[Dataset entries]

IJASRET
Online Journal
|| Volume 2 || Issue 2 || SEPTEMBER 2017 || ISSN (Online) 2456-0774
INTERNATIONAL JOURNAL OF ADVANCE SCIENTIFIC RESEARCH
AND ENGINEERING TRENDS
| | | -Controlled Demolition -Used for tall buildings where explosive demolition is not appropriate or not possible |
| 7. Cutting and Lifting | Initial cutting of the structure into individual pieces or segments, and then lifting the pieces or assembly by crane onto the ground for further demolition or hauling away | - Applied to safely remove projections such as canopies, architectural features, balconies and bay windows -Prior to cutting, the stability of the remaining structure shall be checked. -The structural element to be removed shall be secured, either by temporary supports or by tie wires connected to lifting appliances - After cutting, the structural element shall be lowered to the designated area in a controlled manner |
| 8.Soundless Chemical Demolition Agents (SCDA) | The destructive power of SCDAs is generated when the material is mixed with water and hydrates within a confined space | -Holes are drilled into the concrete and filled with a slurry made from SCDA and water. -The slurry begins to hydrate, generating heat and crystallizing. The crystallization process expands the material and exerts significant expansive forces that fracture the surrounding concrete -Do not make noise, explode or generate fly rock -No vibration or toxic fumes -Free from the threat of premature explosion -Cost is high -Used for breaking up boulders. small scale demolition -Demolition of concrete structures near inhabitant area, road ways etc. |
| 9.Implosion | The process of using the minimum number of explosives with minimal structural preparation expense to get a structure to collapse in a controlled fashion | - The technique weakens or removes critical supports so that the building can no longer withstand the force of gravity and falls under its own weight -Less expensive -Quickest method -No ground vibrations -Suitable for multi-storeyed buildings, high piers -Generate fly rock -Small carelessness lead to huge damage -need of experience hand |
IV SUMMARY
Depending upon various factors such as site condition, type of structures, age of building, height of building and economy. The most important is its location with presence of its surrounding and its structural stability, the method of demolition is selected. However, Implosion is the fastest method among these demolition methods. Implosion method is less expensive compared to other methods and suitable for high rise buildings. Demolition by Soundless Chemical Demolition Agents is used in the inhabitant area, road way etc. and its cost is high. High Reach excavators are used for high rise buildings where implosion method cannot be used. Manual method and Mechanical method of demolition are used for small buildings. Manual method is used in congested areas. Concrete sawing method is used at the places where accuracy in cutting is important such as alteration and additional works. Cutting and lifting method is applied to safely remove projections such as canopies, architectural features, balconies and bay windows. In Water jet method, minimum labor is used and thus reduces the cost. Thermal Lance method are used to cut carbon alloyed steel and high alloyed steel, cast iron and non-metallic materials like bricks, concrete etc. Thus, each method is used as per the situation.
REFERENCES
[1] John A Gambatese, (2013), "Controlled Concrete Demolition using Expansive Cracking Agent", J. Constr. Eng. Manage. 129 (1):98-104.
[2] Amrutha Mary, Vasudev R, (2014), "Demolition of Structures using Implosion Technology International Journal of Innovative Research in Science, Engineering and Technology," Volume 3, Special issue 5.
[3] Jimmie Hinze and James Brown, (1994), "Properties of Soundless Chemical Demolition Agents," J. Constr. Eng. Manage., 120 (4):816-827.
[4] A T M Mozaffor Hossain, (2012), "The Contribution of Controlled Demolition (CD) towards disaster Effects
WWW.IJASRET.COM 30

Assignment: Proceeding from the line containing "ISSN (Online) 2456-0774" through the line containing "not possible |", transcribe the lines above exactly, both end lines included.

Result of this task:
|| Volume 2 || Issue 2 || SEPTEMBER 2017 || ISSN (Online) 2456-0774
INTERNATIONAL JOURNAL OF ADVANCE SCIENTIFIC RESEARCH
AND ENGINEERING TRENDS
| | | -Controlled Demolition -Used for tall buildings where explosive demolition is not appropriate or not possible |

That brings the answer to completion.